I’ve never understood New Year’s resolutions because they come AFTER one has indulged a bit too much over the holidays.
As a registered dietician, I believe in weight management during this period, not weight loss. And smart weight management begins with eating and exercising properly between now and the start of 2025.
It is simply naïve to think that we should even try to lose wait during from Thanksgiving through New Year’s. But we can limit the damage with some restraint at the dinner table and some vigorous but brief exercise routines. And thus we can begin the new year with momentum toward better health.
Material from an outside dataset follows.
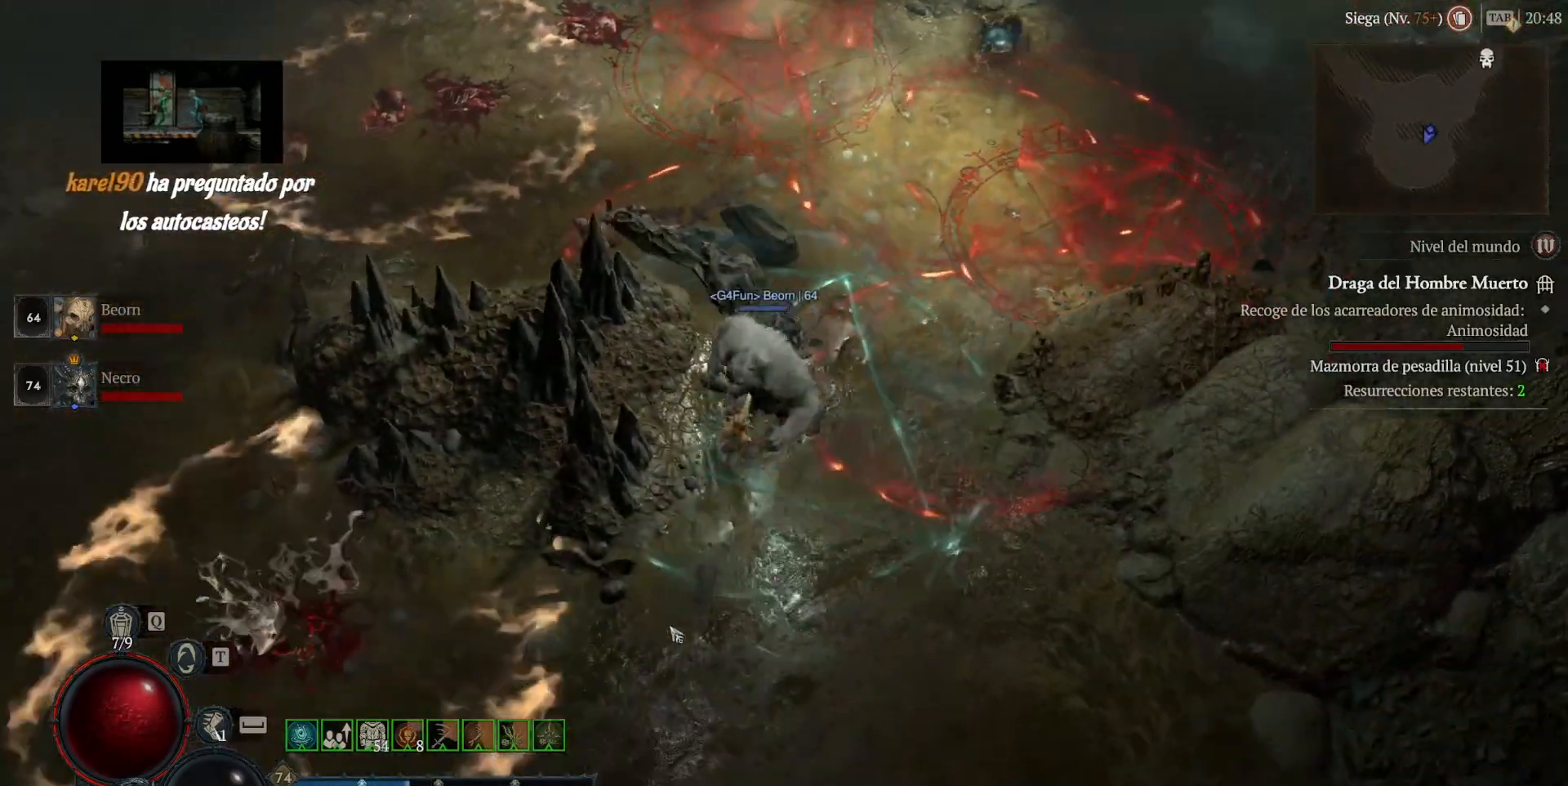
{"keys": [], "mouse": [], "events": [[80, "mouse_left", "up"], [80, "mouse_mb4", "up"], [360, "shift", "down"], [400, "mouse_mb5", "down"], [400, "mouse_right", "down"], [520, "mouse_mb5", "up"], [520, "mouse_right", "up"], [520, "shift", "up"]]}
First let’s dive into sensible eating and drinking. Most Americans eat beyond the feeling of being full and consume more than their usual amount of alcohol. It’s the holidays after all.
There is another way:
- At the buffet table, choose vegetables first, and leave less room for those deep-fried coconut shrimp or mozzarella sticks.
- Eat slowly. It takes at least 20 minutes for your brain to realize you’re full, so take your time before deciding if you want seconds.
- Limit yourself to two glasses of wine, and alternate with lots of water.
If you follow these simple steps, I guarantee you’ll enjoy yourself just as much at the party, if not more. And you’ll thank yourself later.
Then there’s exercise. Are you puzzled and frustrated when you work out at the gym, or walk for an hour, and yet you gain pounds instead of losing them after feasting at holiday buffets? Here’s why we fail and how we can change:
- Most gym workouts and walks are the wrong kind of exercise. First of all, making a commitment to work out three days a week is problematic if getting to the gym that often is unrealistic.
- Spinning our wheels with the wrong type of exercise can be fixed right at home. And the correct way to exercise only takes a few minutes out or your busy holiday schedule.
- My research shows that fewer exercises of shorter duration but higher impact can result in weight and girth loss, and be a more sustainable approach to adult exercise.
- While my studies have focused on post-menopausal women, there is no reason the approach can’t work for everyone. What I found in three separate studies is that women increased lean mass and decreased fat mass through high intensity interval training, or HIIT. And a side benefit of HIIT usually is that you stick to the program more consistently.
I was a tri-athlete and weight was never a problem. Then menopause hit and I gained weight and my blood pressure rose. So I tried a 10-minute exercise program that includes HIIT exercises for the upper and lower body. Ten years later, I’m back to my normal weight.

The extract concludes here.